Cette lettre est publiée dans le Numéro 209 du journal le messager dont le Directeur de publication est Pius Njawé. Dans cette lettre, Monga reproche au chef de l'Etat le ton employé pour défendre les idéaux dont il est porteur. Au lendemain du nouvel an, Monga et Njawé sont arrêtés pour « outrage au président de la république, à la cour, aux tribunaux et aux membres de l'AN ». Le procès qui s'ouvre au Cameroun le 10 Janvier 1991 est lourd de conséquences. Il est baptisé « procès des libertés » car c'est le premier procès qui se tient après les lois de l'AN votées en Décembre 1990. Ceci est d'autant plus symbolique que le chef de l'Etat dans son message à la nation du 31 Décembre 1990 avait déclaré qu' « au Cameroun, nul ne peut désormais être inquiété de ses idées et de ses opinions ».

L'arrestation de Monga allait donc en contradiction avec les propos du Chef de l'Etat. Ainsi, comme l'écrira Njawé, « décidément, l'histoire bégaie au Cameroun du renouveau et les actes y prennent le contre pied des discours officiels »171(*). Le procès mobilisa tout le barreau camerounais qui constitua un peu plus de vingt avocats pour défendre les accusés. Ceci permit à ces derniers de s'en sortir avec six mois de condamnation et trois cents milles francs d'amendes.

Toutefois, les enseignements du procès sont lourds de conséquence pour l'avenir du Cameroun. En effet, non seulement ce procès constitue le premier de l'ère du multipartisme, mais c'est aussi pendant ce procès que surgit pour la première fois des pancartes et banderoles portant les expressions de « conférence nationale ». On y voit là l'influence du contexte africain sur l'évolution du combat politique au Cameroun. C'est aussi pendant ce procès qu'on a vu la mobilisation quasi-unanime entre toutes les forces sociales que sont les avocats, les journalistes et l'opposition naissante. Cette conjonction de forces entraine une radicalisation entre le champ social et le gouvernement. Cela entraina des dérives dont les viles mortes ont constituées le pic de l'affrontement.

* 164 T. Bodo Messina, « De «la conférence de la table ronde (1959)» à la « conférence nationale souveraine (1991)» : permanence de l'attitude des acteurs politiques camerounais », mémoire de maitrise en histoire, UY1, 2008, p. 28.

* 165 C. Gueguim Zébazé, « les scrutins pluralistes de 1992... », p. 22.

* 166 H. Kamgang, environ 65 ans, politicien, le 12 Mars 2012 à Yaoundé.

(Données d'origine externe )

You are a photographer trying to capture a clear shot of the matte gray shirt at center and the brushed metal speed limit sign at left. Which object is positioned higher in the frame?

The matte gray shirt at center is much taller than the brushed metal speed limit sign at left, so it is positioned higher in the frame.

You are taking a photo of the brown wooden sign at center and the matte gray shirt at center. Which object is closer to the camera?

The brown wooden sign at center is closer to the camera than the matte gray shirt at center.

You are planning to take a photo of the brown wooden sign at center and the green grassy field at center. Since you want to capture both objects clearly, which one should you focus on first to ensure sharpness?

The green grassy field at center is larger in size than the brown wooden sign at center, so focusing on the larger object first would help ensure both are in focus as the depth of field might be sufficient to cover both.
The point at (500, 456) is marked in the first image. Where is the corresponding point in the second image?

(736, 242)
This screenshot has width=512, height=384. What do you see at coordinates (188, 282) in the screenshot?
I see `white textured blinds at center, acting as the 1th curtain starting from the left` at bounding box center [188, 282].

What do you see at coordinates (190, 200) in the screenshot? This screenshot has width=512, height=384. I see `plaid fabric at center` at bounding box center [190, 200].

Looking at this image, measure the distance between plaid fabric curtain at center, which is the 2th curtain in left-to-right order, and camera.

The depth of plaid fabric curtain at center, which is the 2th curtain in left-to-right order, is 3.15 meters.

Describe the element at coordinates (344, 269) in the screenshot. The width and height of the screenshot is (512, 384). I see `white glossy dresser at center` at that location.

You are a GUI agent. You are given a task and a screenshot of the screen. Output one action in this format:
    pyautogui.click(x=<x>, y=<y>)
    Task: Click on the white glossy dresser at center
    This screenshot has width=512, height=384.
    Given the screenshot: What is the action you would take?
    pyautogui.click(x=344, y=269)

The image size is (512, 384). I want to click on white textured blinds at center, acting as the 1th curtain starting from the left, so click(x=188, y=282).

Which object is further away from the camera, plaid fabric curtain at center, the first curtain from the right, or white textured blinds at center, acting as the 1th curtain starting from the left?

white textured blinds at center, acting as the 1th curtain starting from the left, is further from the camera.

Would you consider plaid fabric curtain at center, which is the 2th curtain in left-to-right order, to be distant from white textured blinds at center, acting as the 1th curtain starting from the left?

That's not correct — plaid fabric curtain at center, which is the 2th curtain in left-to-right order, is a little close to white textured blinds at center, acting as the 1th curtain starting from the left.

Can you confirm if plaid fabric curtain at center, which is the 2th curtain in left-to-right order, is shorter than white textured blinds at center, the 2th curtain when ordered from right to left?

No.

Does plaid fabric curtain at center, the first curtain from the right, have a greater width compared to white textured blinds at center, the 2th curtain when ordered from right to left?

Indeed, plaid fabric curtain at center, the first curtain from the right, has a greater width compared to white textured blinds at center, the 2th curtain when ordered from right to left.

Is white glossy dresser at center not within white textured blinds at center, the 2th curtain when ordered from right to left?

* 167 La session des libertés de l'AN se tient en Novembre 1990 sous la présidence de Fonka Shang Lawrence. Elle adopta plusieurs lois réhabilitant les libertés dans tous les domaines de la vie publique

* 168 O. J. Tobie, La Décennie Biya : de la grâce à la disgrâce, Paris, L'Harmattan, 1996, p. 171.

* 169 L. Sindjoun (Dir.), La révolution passive au Cameroun. Politique parlementaire et politique autoritaire, Dakar, CODESRIA, 2002, p. 12.

* 170 V. Ndi Mbarga, Rupture et continuité au Cameroun...p. 146.

* 171 P. Njawé, « la démocratie bégaie », le Messager, n°210-211 du 24 Janvier 1991, p. 8.